Speech and Dialogue Research Laboratory, University "Politehnica" of Bucharest, 060042 Bucharest, Romania.
Sensors (Basel). 2022 Feb 6;22(3):1228. doi: 10.3390/s22031228.
In this work, we first propose a deep neural network (DNN) system for the automatic detection of speech in audio signals, otherwise known as voice activity detection (VAD). Several DNN types were investigated, including multilayer perceptrons (MLPs), recurrent neural networks (RNNs), and convolutional neural networks (CNNs), with the best performance being obtained for the latter. Additional postprocessing techniques, i.e., hysteretic thresholding, minimum duration filtering, and bilateral extension, were employed in order to boost performance. The systems were trained and tested using several data subsets of the CENSREC-1-C database, with different simulated ambient noise conditions, and additional testing was performed on a different CENSREC-1-C data subset containing actual ambient noise, as well as on a subset of the TIMIT database. An accuracy of up to 99.13% was obtained for the CENSREC-1-C datasets, and 97.60% for the TIMIT dataset. We proceed to show how the final VAD system can be adapted and employed within an utterance-level deceptive speech detection (DSD) processing pipeline. The best DSD performance is achieved by a novel hybrid CNN-MLP network leveraging a fusion of algorithmically and automatically extracted speech features, and reaches an unweighted accuracy (UA) of 63.7% on the RLDD database, and 62.4% on the RODeCAR database.
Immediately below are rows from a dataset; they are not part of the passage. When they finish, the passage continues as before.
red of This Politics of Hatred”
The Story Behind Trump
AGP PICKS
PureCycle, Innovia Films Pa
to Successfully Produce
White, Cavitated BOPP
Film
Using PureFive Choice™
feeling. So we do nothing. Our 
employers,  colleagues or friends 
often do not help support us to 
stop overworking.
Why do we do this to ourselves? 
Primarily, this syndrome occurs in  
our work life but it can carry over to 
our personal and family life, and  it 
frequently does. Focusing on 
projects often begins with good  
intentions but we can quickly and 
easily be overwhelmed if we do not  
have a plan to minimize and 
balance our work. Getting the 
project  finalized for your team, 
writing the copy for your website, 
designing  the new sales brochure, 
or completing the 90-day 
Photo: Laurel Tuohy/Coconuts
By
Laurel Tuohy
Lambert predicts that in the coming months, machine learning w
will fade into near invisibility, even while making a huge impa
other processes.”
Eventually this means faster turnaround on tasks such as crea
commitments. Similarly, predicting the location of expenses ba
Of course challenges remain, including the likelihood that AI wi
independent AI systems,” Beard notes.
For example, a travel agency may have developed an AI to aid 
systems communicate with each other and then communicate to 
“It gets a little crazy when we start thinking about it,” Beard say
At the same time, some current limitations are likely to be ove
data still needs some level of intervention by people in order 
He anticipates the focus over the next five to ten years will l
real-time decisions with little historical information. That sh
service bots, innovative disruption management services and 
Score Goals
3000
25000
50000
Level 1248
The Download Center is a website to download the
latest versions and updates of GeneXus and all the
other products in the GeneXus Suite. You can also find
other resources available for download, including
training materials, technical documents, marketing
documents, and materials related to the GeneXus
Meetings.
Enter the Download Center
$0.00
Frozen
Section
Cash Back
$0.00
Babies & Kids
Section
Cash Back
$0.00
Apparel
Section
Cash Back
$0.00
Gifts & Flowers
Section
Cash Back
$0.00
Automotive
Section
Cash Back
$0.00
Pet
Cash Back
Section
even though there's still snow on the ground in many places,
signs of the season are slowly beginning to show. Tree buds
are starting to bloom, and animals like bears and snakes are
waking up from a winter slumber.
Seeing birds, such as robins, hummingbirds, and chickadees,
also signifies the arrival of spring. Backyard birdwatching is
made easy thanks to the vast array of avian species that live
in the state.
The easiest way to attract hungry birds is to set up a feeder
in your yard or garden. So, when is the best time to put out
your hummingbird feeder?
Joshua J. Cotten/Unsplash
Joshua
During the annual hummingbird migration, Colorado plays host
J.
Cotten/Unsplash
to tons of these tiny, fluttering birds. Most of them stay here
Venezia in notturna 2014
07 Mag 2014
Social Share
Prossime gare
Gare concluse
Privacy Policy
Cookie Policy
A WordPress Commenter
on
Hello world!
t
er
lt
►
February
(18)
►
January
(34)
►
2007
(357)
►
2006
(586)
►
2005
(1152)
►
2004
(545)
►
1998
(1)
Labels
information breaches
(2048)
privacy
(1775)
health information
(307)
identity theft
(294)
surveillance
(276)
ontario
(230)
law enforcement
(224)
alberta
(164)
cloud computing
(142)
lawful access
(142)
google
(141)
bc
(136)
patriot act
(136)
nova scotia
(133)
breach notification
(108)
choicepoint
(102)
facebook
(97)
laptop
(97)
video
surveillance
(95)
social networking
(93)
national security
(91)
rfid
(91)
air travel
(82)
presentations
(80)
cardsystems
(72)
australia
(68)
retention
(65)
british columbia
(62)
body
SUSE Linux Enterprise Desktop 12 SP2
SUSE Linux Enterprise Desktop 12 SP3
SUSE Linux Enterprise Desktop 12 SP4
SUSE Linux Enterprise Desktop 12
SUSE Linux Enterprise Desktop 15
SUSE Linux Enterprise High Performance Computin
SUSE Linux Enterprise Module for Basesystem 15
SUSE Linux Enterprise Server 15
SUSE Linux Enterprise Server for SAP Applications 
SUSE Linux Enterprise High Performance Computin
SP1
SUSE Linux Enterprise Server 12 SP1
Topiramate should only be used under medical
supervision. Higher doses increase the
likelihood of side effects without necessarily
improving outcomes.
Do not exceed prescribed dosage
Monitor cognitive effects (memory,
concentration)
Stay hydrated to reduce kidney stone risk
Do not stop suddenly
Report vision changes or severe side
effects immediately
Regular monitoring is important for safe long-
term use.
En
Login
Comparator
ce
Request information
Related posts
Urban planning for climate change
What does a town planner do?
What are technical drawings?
在这项工作中,我们首先提出了一种用于自动检测音频信号中语音的深度神经网络(DNN)系统,也称为语音活动检测(VAD)。我们研究了几种 DNN 类型,包括多层感知机(MLP)、递归神经网络(RNN)和卷积神经网络(CNN),后者的性能最佳。为了提高性能,我们还采用了附加的后处理技术,即滞后阈值、最小持续时间滤波和双边扩展。我们使用 CENSREC-1-C 数据库的几个数据子集进行了系统的训练和测试,这些子集具有不同的模拟环境噪声条件,并在包含实际环境噪声的不同 CENSREC-1-C 数据子集以及 TIMIT 数据库的一个子集上进行了额外的测试。我们的系统在 CENSREC-1-C 数据集上的准确率高达 99.13%,在 TIMIT 数据集上的准确率为 97.60%。我们接着展示了如何在话语级欺骗性语音检测(DSD)处理管道中自适应和使用最终的 VAD 系统。通过利用算法和自动提取的语音特征的融合,新型混合 CNN-MLP 网络实现了最佳的 DSD 性能,在 RLDD 数据库上达到了无加权准确率(UA)为 63.7%,在 RODeCAR 数据库上达到了 62.4%。